(Input material begins)
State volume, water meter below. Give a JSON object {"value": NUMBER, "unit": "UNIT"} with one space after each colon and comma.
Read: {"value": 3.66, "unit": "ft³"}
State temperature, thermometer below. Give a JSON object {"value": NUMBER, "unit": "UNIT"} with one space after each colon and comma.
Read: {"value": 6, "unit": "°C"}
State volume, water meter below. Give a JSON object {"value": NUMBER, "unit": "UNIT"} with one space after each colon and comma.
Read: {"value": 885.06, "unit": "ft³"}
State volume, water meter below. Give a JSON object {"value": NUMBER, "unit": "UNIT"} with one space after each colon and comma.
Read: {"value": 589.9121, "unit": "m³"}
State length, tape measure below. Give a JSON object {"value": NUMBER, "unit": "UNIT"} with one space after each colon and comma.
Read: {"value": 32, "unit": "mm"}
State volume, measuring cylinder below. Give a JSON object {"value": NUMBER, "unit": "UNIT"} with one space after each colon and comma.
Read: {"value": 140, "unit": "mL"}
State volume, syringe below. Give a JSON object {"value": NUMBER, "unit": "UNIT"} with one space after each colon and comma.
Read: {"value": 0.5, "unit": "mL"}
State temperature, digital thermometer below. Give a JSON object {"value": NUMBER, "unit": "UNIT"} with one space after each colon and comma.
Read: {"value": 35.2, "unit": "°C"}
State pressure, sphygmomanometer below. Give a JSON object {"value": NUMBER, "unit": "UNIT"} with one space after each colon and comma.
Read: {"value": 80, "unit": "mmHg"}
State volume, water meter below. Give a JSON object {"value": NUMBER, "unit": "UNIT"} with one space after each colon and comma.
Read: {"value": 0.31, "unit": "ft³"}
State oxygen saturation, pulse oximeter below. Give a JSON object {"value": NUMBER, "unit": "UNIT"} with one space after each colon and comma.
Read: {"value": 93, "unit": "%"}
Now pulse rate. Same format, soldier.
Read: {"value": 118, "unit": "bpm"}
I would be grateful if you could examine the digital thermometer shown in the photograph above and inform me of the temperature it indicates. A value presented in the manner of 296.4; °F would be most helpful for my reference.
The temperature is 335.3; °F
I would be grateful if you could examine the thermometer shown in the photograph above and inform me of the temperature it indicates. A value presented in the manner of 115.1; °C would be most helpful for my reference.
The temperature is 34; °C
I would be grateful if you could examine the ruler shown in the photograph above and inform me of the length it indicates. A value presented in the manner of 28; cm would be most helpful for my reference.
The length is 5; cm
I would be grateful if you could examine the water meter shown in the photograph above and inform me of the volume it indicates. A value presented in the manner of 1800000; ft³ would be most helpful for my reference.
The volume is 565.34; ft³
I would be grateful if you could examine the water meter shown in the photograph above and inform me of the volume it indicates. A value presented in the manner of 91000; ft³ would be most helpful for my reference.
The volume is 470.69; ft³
(Input material ends)
▸ What you have to do
Pull out every line above that contains the string "comma" and copy each one in full. Matches must be case-sensitive.

▸ Expected answer
State volume, water meter below. Give a JSON object {"value": NUMBER, "unit": "UNIT"} with one space after each colon and comma.
State temperature, thermometer below. Give a JSON object {"value": NUMBER, "unit": "UNIT"} with one space after each colon and comma.
State volume, water meter below. Give a JSON object {"value": NUMBER, "unit": "UNIT"} with one space after each colon and comma.
State volume, water meter below. Give a JSON object {"value": NUMBER, "unit": "UNIT"} with one space after each colon and comma.
State length, tape measure below. Give a JSON object {"value": NUMBER, "unit": "UNIT"} with one space after each colon and comma.
State volume, measuring cylinder below. Give a JSON object {"value": NUMBER, "unit": "UNIT"} with one space after each colon and comma.
State volume, syringe below. Give a JSON object {"value": NUMBER, "unit": "UNIT"} with one space after each colon and comma.
State temperature, digital thermometer below. Give a JSON object {"value": NUMBER, "unit": "UNIT"} with one space after each colon and comma.
State pressure, sphygmomanometer below. Give a JSON object {"value": NUMBER, "unit": "UNIT"} with one space after each colon and comma.
State volume, water meter below. Give a JSON object {"value": NUMBER, "unit": "UNIT"} with one space after each colon and comma.
State oxygen saturation, pulse oximeter below. Give a JSON object {"value": NUMBER, "unit": "UNIT"} with one space after each colon and comma.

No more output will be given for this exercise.